EXTRACT PROVIDED:
--------------------------------

Interest in OW systems has been especially keen in light of the recent maturation of light-emitting diode (LED) technology. There are predictions that LEDs will become the dominant lighting source , used in applications from interior lighting to traffic lights. This emerging ubiquity of LED technology presents an opportunity to utilize LEDs as a means for implementing OW communication systems, which may include indoor local area networks , smart transportation systems , and communication between mobile platforms such as vehicles or robots .
A challenge presented by OW communication is that it often requires a higher concentration of power at the receiver than RF links because of the fundamental differences in the detection mechanisms of the two technologies . Typically, optical receivers are orders of magnitude less sensitive than their RF counterparts . Establishing optical links beyond very short ranges thus often requires the transmitted energy to be directed towards the receiver so that the concentration of received power is sufficient . The consequent alignment demands present a major challenge for OW links, especially with mobile nodes [7–9]. Even in stationary systems in which transceivers are nominally fixed atop buildings, building sway can present a challenge [10, 11].
Creating and maintaining optical links between mobile nodes thus requires individual nodes to have constantly updated awareness of the locations of neighboring nodes. This could be achieved, for example, with nodes that share GPS information via RF links [12–17]. However, sharing of locations via RF links may not be feasible in RF-denied settings, or the nodes may not have precise self-localization information in a common frame of reference. This drawback motivated our previous work , in which we explored the use of LED-based communication links with wide beams and relaxed alignment constraints as an alternative means of addressing the alignment challenges of OW links.
Expanding upon this interest in using all-optical means to address the alignment demands of OW systems, we study the application of an imaging optical system [19, 20] to provide optical wireless nodes with location information of neighboring nodes. In this system, a curved mirror and a camera constitute an imaging receiver used to estimate the angle-of-arrival of light-emitting sources (beacons) placed on neighboring nodes. Such a system maintains a 360° field of view in azimuth without the need for mechanical scanning [21–23]. Equipped with such a system, a given node can estimate the angular bearings of nearby cooperative nodes, enabling the alignment of OW links. The ranges to nearby nodes can also be estimated with such a system. This information could be used, for example, to estimate the data rate achievable in an optical link . Applications may include the use of such a system to align OW links between robots [24, 25], vehicles , and other platforms. And in addition to utilization in the alignment of point-to-point optical links, such a device could be used in LED-based indoor positioning systems [26, 27].
In this work, we describe the geometry and operating principles of this beacon localization system and expand upon the work in  to develop a general analytical model for propagation of Gaussian error in the system and the effect on angle-of-arrival estimation. While the type of errors present in any given implementation may vary considerably, this analytical model may serve as a useful first-order approximation for system modeling and performance prediction. We then present an experimental realization of a catadioptric system and measure the estimation error performance of the angles-of-arrival and range of an LED beacon.

--------------------------------

QUESTIONS ON THE MATERIAL:
1. Answer these questions using the optical wireless text:
(a) Which two components make up the imaging receiver?
(b) Compared with their RF counterparts, how sensitive are optical receivers typically?
(c) What field of view in azimuth does the system maintain without mechanical scanning?
2. Write out the stretch of the optical wireless text from "Creating and maintaining" through "challenges of OW links.".
The rows that come after this point are separate material and have no connection to the optical wireless text.

DATASET EXCERPTS:
--------------------------------

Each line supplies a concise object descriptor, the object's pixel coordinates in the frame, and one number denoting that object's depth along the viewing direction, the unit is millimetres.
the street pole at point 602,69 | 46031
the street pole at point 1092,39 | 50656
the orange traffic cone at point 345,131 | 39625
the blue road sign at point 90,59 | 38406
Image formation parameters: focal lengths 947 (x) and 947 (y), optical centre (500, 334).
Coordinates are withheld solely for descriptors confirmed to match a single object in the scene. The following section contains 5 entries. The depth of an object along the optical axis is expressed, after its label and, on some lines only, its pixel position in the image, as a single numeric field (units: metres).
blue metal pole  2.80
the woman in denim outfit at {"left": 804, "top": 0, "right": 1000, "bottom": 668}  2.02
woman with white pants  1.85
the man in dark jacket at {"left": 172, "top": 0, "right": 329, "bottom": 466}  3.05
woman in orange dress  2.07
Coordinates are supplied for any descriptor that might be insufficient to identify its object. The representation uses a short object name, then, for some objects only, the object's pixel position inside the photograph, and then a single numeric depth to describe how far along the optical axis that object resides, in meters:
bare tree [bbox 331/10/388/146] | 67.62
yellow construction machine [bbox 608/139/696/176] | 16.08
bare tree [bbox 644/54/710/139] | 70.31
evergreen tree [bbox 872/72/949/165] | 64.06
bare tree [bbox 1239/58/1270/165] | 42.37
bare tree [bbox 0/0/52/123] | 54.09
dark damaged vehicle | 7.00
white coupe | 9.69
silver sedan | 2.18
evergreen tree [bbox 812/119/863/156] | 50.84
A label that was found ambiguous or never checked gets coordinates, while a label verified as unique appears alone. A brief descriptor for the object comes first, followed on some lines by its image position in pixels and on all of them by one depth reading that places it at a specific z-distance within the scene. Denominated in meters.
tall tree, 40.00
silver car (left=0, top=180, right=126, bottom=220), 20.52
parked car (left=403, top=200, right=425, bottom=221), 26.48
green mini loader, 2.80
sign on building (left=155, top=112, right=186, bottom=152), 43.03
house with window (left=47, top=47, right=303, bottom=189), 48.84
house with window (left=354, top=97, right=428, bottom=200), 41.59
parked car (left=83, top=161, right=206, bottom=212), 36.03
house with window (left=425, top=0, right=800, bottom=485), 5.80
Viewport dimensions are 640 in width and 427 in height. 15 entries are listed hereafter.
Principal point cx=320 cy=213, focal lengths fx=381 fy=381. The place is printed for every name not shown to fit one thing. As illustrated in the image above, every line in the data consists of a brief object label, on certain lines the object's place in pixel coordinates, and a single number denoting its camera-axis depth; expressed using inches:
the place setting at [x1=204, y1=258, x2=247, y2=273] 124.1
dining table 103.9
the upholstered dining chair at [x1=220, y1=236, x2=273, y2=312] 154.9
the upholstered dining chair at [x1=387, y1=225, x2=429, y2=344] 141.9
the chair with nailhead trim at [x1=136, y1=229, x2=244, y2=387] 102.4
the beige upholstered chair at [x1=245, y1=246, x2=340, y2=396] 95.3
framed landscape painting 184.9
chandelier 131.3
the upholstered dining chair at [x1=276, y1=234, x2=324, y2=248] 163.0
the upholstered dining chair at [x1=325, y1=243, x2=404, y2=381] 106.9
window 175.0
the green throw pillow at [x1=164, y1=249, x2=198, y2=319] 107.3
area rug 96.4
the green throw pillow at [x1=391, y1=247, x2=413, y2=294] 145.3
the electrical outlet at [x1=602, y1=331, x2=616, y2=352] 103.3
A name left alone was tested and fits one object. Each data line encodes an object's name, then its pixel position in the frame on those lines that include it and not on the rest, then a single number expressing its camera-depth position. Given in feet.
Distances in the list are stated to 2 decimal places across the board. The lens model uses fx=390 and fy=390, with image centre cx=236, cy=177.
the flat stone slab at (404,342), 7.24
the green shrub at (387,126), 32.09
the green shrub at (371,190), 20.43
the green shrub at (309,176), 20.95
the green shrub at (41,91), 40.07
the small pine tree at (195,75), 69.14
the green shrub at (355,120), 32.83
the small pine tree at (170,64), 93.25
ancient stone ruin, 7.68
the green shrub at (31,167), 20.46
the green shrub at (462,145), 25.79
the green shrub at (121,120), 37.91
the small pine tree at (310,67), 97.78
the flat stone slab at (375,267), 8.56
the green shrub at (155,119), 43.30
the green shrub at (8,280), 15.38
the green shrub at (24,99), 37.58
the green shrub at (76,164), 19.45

--------------------------------

ANSWERS:
1.
(a) A curved mirror and a camera.
(b) They are orders of magnitude less sensitive.
(c) A 360° field of view.

2.
Creating and maintaining optical links between mobile nodes thus requires individual nodes to have constantly updated awareness of the locations of neighboring nodes. This could be achieved, for example, with nodes that share GPS information via RF links [12–17]. However, sharing of locations via RF links may not be feasible in RF-denied settings, or the nodes may not have precise self-localization information in a common frame of reference. This drawback motivated our previous work , in which we explored the use of LED-based communication links with wide beams and relaxed alignment constraints as an alternative means of addressing the alignment challenges of OW links.